DOCUMENT TEXT Start Marker
3.2.2. Convergence Curve Analysis

Appendix A.1 presents the convergence curves of the proposed AP-IVYPSO-BP algorithm and comparison algorithms, showing how the average fitness values of the benchmark test functions change with the number of objective function evaluations. This provides a more comprehensive representation of the optimization process and overall performance of each algorithm. The x-axis indicates the number of objective function evaluations (with a maximum of 15,000), while the y-axis displays the average fitness values obtained from 30 independent runs, thereby minimizing the random fluctuations that could arise from a single trial.

The figure reveals that the AP-IVYPSO algorithm exhibits faster convergence and superior average performance across 18 test functions (f1–f4, f8–f9, f11, f13–f20, and f24–f26), highlighting its robust global optimization capability. However, on functions f5, f7, f22, and f23, certain comparison algorithms achieved better optimization results, suggesting that these algorithms also demonstrate strong adaptability to specific problem instances.

3.2.3. Friedman Ranking and Wilcoxon Signed-Rank Test

To comprehensively evaluate the performance of the proposed AP-IVYPSO algorithm on 26 test functions, the Friedman test was employed to rank the nine algorithms. Based on the Friedman test scores, AP-IVYPSO achieved the lowest average rank (1.8587), securing first place and demonstrating the best overall performance. IVY and FDB-AGSK followed in second and third place, respectively. The traditional PSO was ranked 10, while GOOSE ranked the lowest, in 11 place. These ranking results further validate the significant advantage of the AP-IVYPSO algorithm in terms of optimization quality and stability. The Friedman ranking of each algorithm is shown in

Table 5. Friedman ranking of each algorithm.

Algorithm	Scores	Rank
AP-IVYPSO	1.8587	1
PSO	9.2135	10
IVY	2.6871	2
HFPSO	6.7202	8
HJSPSO	4.4745	4
BOA	4.6521	5
WOA	5.8786	6
GOOSE	9.236	11
PSOBOA	7.931	9
NSM-BO	6.6456	7
FDB-AGSK	3.7476	3

.
DOCUMENT TEXT End Marker
SOURCE DATA Start Marker
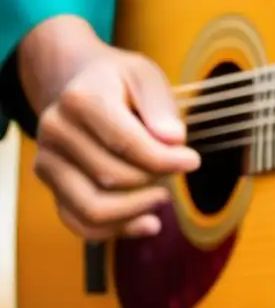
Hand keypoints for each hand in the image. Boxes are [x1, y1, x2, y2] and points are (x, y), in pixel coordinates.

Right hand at [24, 26, 198, 239]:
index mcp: (80, 100)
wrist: (80, 85)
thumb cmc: (120, 83)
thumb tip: (172, 139)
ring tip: (163, 197)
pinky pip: (79, 223)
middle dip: (154, 179)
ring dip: (137, 209)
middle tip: (175, 169)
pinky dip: (117, 230)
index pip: (126, 143)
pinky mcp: (50, 186)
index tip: (192, 161)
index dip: (164, 159)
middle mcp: (55, 131)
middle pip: (113, 177)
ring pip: (93, 208)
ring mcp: (48, 162)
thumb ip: (161, 106)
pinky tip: (148, 222)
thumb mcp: (146, 77)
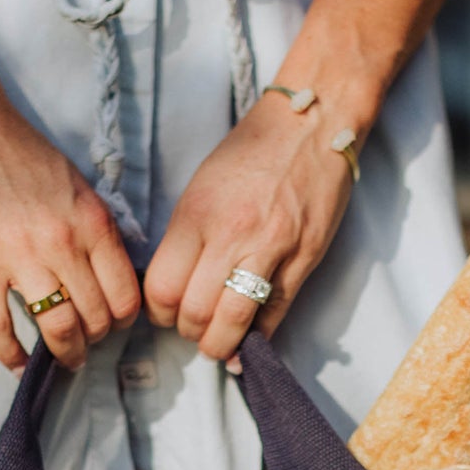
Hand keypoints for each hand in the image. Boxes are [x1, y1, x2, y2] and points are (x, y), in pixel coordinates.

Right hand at [0, 104, 141, 370]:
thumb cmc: (21, 150)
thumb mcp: (78, 186)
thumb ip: (95, 231)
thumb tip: (110, 276)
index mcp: (92, 223)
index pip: (125, 295)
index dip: (122, 321)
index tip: (112, 324)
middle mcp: (63, 242)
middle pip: (95, 317)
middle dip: (94, 340)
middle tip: (85, 343)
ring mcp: (20, 255)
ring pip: (56, 327)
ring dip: (64, 352)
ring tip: (61, 357)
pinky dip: (10, 353)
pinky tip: (17, 364)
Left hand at [144, 96, 354, 363]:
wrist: (310, 125)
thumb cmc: (251, 152)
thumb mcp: (201, 187)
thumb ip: (186, 238)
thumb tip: (175, 287)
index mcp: (196, 214)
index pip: (162, 288)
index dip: (158, 313)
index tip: (164, 314)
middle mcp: (231, 235)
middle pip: (195, 312)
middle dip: (189, 333)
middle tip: (192, 330)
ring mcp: (271, 249)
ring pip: (235, 321)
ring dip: (221, 344)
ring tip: (218, 345)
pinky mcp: (304, 259)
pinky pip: (276, 312)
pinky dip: (259, 335)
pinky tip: (250, 340)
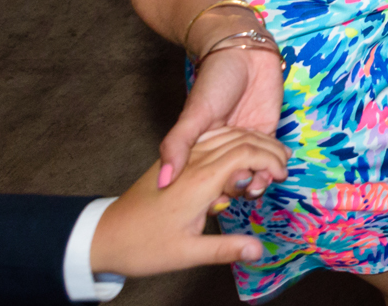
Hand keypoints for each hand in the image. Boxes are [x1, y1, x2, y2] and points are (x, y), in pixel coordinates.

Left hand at [92, 129, 287, 278]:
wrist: (105, 236)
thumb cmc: (144, 246)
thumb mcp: (186, 253)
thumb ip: (225, 248)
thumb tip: (258, 250)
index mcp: (201, 181)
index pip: (247, 153)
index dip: (270, 160)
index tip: (282, 177)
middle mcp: (195, 163)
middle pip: (242, 140)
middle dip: (268, 150)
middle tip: (282, 170)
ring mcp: (184, 159)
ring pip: (227, 135)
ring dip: (253, 142)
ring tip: (269, 159)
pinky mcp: (175, 160)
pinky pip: (211, 138)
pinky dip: (233, 138)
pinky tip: (240, 151)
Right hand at [158, 44, 284, 188]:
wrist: (246, 53)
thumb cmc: (215, 81)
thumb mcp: (193, 114)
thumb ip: (177, 145)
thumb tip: (163, 181)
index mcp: (201, 150)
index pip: (206, 182)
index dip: (214, 194)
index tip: (221, 198)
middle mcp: (223, 150)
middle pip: (233, 181)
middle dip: (242, 189)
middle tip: (249, 186)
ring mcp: (247, 142)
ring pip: (255, 172)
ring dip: (262, 181)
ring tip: (265, 180)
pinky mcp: (267, 132)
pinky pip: (273, 156)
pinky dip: (277, 164)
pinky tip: (279, 165)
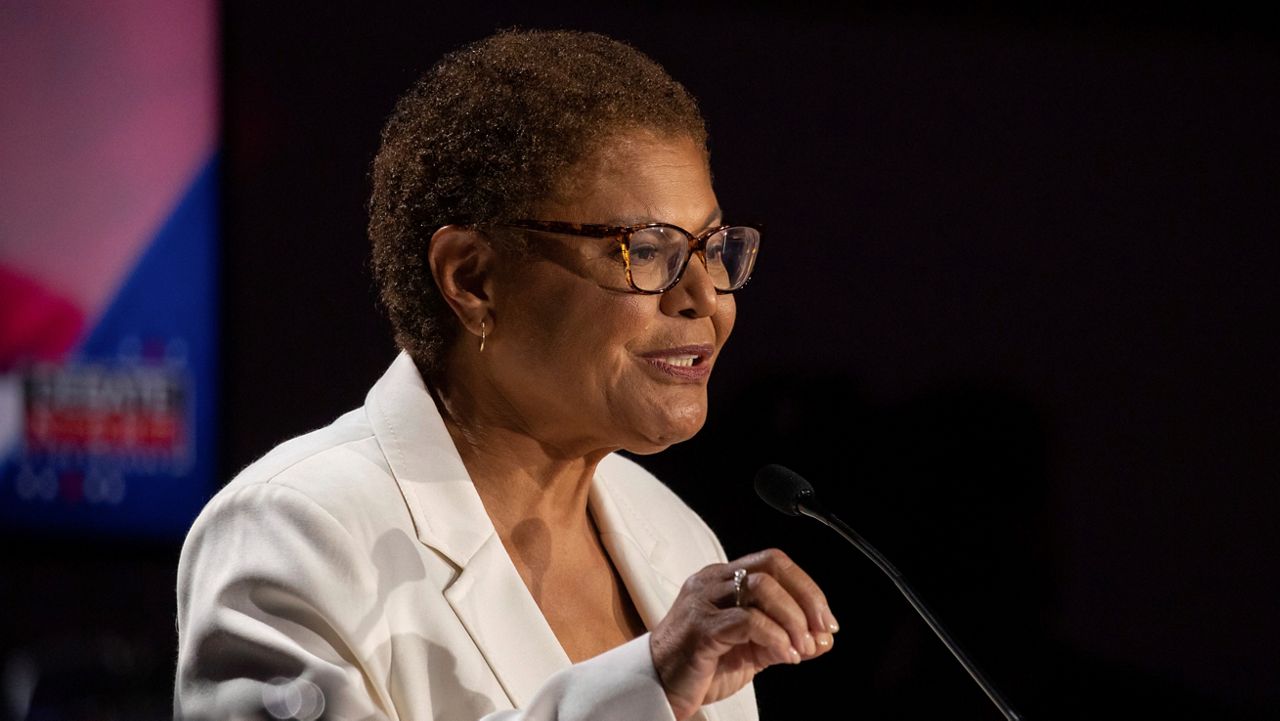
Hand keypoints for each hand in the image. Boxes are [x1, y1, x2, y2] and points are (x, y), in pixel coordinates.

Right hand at [649, 548, 838, 719]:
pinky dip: (775, 638)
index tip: (826, 620)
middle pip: (771, 568)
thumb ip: (785, 639)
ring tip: (800, 649)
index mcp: (722, 579)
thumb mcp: (752, 650)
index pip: (773, 562)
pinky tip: (784, 656)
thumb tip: (824, 639)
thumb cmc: (700, 667)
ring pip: (762, 589)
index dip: (807, 587)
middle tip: (820, 632)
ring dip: (792, 620)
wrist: (658, 690)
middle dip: (806, 599)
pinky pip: (748, 621)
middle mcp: (711, 582)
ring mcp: (702, 602)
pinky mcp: (700, 628)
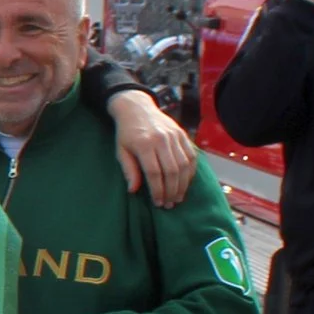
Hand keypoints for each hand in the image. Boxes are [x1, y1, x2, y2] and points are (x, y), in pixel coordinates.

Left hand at [108, 90, 193, 208]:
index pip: (154, 172)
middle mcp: (162, 139)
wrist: (137, 108)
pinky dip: (191, 172)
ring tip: (178, 198)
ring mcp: (175, 136)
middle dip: (172, 190)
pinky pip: (192, 156)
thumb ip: (128, 170)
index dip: (157, 190)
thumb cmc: (126, 133)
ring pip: (184, 164)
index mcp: (144, 144)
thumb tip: (133, 190)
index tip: (158, 203)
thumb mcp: (121, 151)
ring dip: (183, 184)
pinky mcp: (183, 134)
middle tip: (170, 204)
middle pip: (172, 170)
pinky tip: (186, 183)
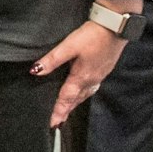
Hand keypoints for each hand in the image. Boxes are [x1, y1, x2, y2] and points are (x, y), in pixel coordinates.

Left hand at [32, 9, 132, 128]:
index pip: (66, 99)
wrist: (117, 27)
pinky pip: (93, 87)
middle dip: (67, 110)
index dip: (59, 112)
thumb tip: (35, 71)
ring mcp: (100, 75)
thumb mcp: (69, 46)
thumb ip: (52, 60)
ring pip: (86, 94)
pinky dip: (85, 93)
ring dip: (76, 103)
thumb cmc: (92, 36)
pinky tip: (83, 90)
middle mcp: (92, 80)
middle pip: (77, 100)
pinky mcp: (105, 69)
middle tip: (59, 121)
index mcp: (82, 77)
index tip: (53, 124)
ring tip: (68, 109)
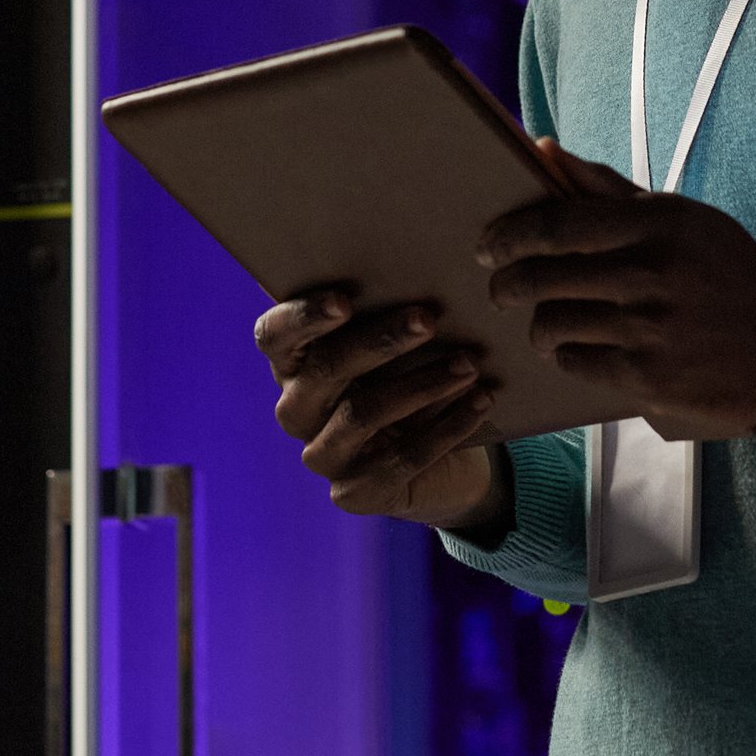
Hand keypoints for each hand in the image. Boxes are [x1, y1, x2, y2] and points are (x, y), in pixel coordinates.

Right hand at [252, 287, 510, 533]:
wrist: (446, 461)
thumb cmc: (415, 376)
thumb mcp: (400, 344)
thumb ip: (388, 311)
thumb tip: (415, 261)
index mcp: (293, 363)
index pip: (274, 336)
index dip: (303, 317)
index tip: (344, 300)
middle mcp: (296, 409)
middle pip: (325, 370)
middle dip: (380, 341)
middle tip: (429, 318)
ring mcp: (322, 455)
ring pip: (363, 414)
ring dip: (422, 385)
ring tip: (469, 364)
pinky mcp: (353, 494)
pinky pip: (401, 459)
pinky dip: (447, 427)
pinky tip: (481, 400)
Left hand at [479, 143, 755, 441]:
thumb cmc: (728, 270)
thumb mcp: (678, 217)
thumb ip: (605, 187)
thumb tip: (541, 149)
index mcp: (656, 224)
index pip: (557, 225)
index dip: (509, 236)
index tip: (488, 245)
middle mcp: (648, 275)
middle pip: (542, 278)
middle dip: (507, 284)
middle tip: (500, 288)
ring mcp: (647, 330)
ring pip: (553, 324)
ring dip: (538, 326)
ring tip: (542, 324)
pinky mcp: (648, 378)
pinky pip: (577, 364)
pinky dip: (567, 357)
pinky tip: (576, 350)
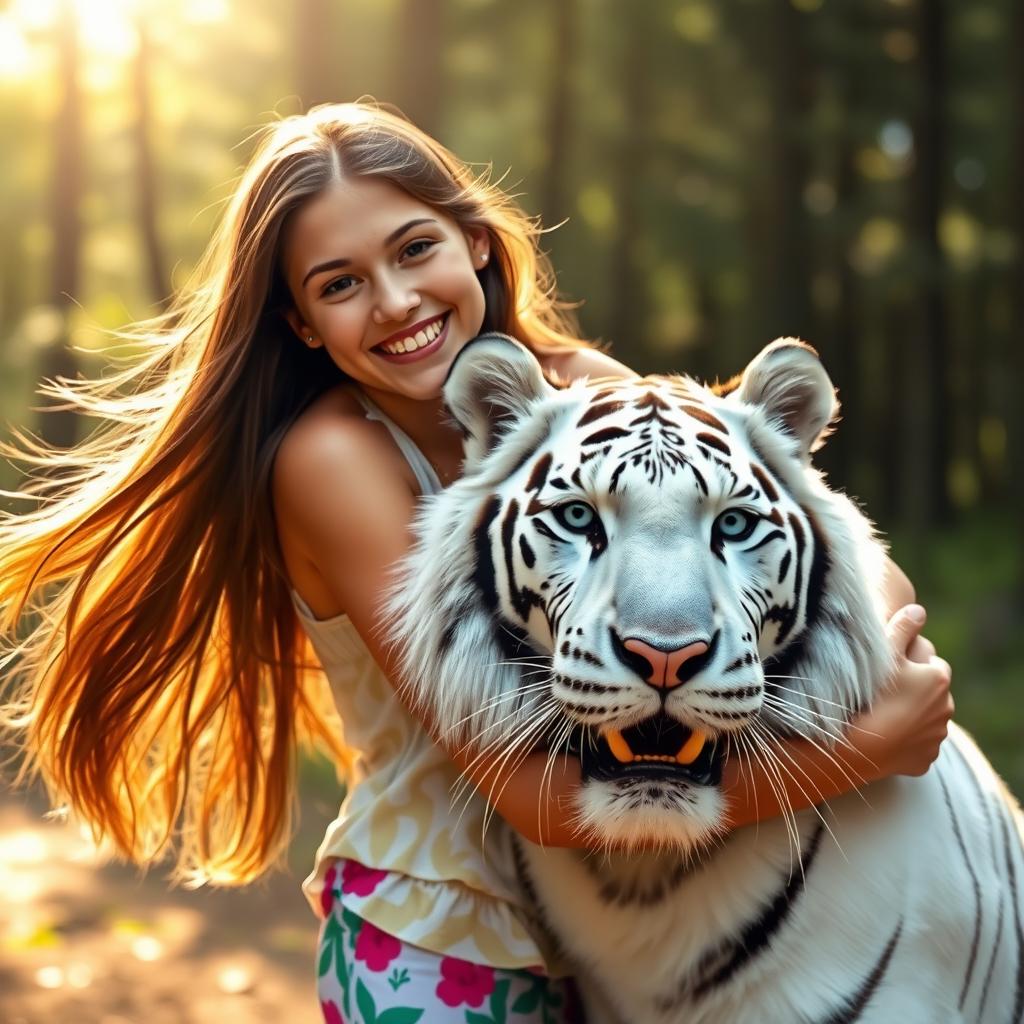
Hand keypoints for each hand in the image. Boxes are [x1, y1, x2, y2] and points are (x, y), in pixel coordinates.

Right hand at [851, 604, 953, 779]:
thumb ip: (902, 626)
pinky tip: (884, 734)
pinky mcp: (925, 760)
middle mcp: (946, 707)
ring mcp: (936, 736)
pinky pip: (917, 745)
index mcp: (938, 678)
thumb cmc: (870, 693)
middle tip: (884, 689)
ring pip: (925, 718)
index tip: (889, 666)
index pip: (929, 660)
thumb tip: (919, 610)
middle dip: (914, 688)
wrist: (858, 746)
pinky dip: (906, 740)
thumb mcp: (884, 652)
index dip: (909, 661)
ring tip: (881, 712)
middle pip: (929, 690)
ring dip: (911, 714)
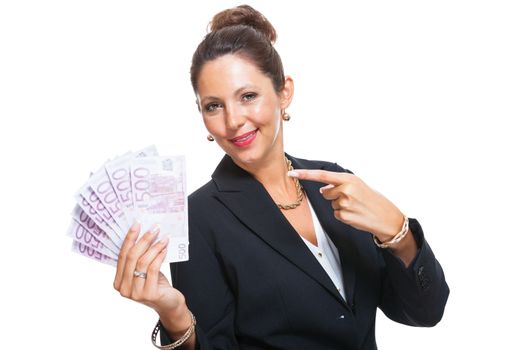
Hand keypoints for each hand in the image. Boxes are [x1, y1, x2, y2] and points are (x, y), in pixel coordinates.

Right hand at [113, 223, 183, 314]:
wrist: (169, 304)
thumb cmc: (156, 285)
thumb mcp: (143, 271)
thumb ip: (139, 258)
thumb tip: (143, 233)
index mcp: (118, 282)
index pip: (122, 255)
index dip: (129, 238)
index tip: (137, 224)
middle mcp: (123, 289)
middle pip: (131, 257)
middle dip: (143, 239)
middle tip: (154, 228)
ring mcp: (135, 293)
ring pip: (142, 262)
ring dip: (154, 246)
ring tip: (163, 237)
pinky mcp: (149, 294)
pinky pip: (153, 269)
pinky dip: (159, 256)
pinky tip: (165, 248)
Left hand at [289, 169, 404, 241]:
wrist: (387, 217)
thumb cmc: (372, 199)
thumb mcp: (358, 185)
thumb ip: (339, 184)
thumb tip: (322, 190)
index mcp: (349, 178)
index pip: (322, 175)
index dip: (305, 174)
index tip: (291, 173)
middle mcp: (346, 189)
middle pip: (325, 193)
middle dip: (334, 196)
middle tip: (352, 199)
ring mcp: (344, 203)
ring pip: (331, 204)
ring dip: (340, 206)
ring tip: (356, 206)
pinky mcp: (344, 216)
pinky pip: (335, 214)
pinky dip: (343, 215)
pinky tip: (355, 214)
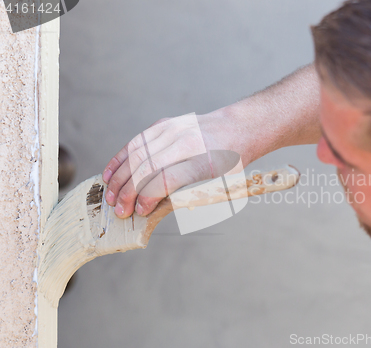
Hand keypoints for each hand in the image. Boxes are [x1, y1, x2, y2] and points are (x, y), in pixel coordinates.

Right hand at [103, 111, 247, 217]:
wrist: (236, 128)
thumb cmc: (229, 163)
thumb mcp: (221, 185)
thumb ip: (191, 197)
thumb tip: (155, 210)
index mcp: (204, 161)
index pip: (167, 179)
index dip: (148, 197)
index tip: (140, 212)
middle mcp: (186, 142)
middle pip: (147, 167)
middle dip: (128, 192)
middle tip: (120, 211)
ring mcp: (173, 129)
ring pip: (136, 154)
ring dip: (119, 178)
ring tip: (111, 197)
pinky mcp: (163, 124)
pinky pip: (136, 142)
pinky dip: (120, 159)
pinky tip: (111, 175)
SOURCE DATA End Marker
• _ASSIGNED TASK_:
From the convergence curve analysis text, list each test function on which some comparison algorithms achieved better optimization results than AP-IVYPSO.

• _TASK OUTPUT_:
f5, f7, f22, f23